Niente castagni, niente cibo per i cinghiali, che si nutrono soprattutto dei loro frutti. Ecco, quindi, che gli ungulati si avvicinano alla città per trovare nutrimento. Ne trovano soprattutto dove si raccoglie l'immondizia, immancabile meta delle loro scorribande. Se la caccia va a buon fine, significa che si può tornare. E così i suini selvatici diventano urbani, per spirito di sopravvivenza. "Certo, molti poi gli danno da mangiare per pietà - continua Aimè - ma il problema principale sono proprio i castagni".

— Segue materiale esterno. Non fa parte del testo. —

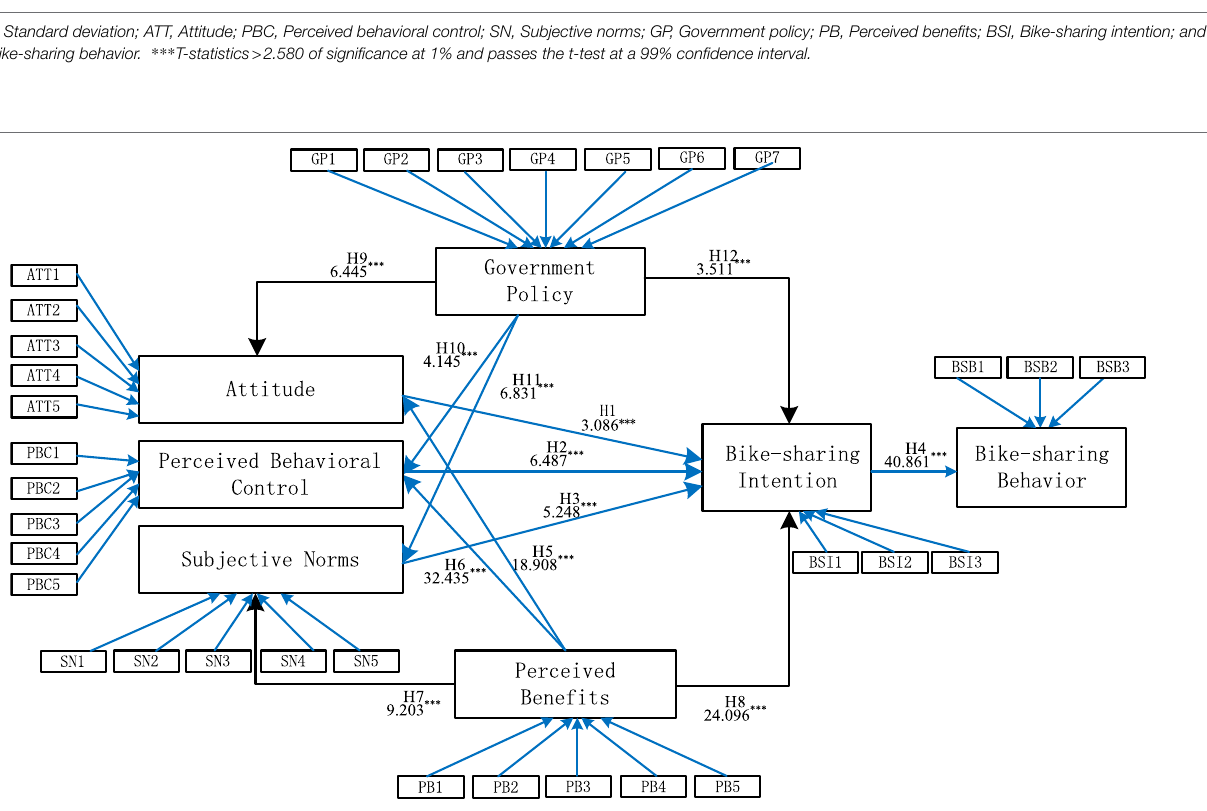
FIGURE 2 | The result of the structural model tests. ( *** means T-statistics > 2.580 of significance at 1% and passes the t -test at a 99% confidence interval).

Ma quanti sono i cinghiali sul territorio di Genova? Secondo Aimè, la quota di abbattimento fissata per legge corrisponde a 13 mila unità all'anno. "Di sicuro ce ne sono di più, anche perché se ne cacciano meno di quanto sia permesso", riflette Aimè. La genetica ci dice che tra cinghiali e maiali la differenza sta solo nell'addomesticamento. Anche loro, in fin dei conti, provano a civilizzarsi. E finché non passerà la linea dura dei fucili dovremo abituarci a vederli trottare sulle strade, mamma papà e figli: da qualcuno odiati, dai più tollerati e da alcuni persino amati.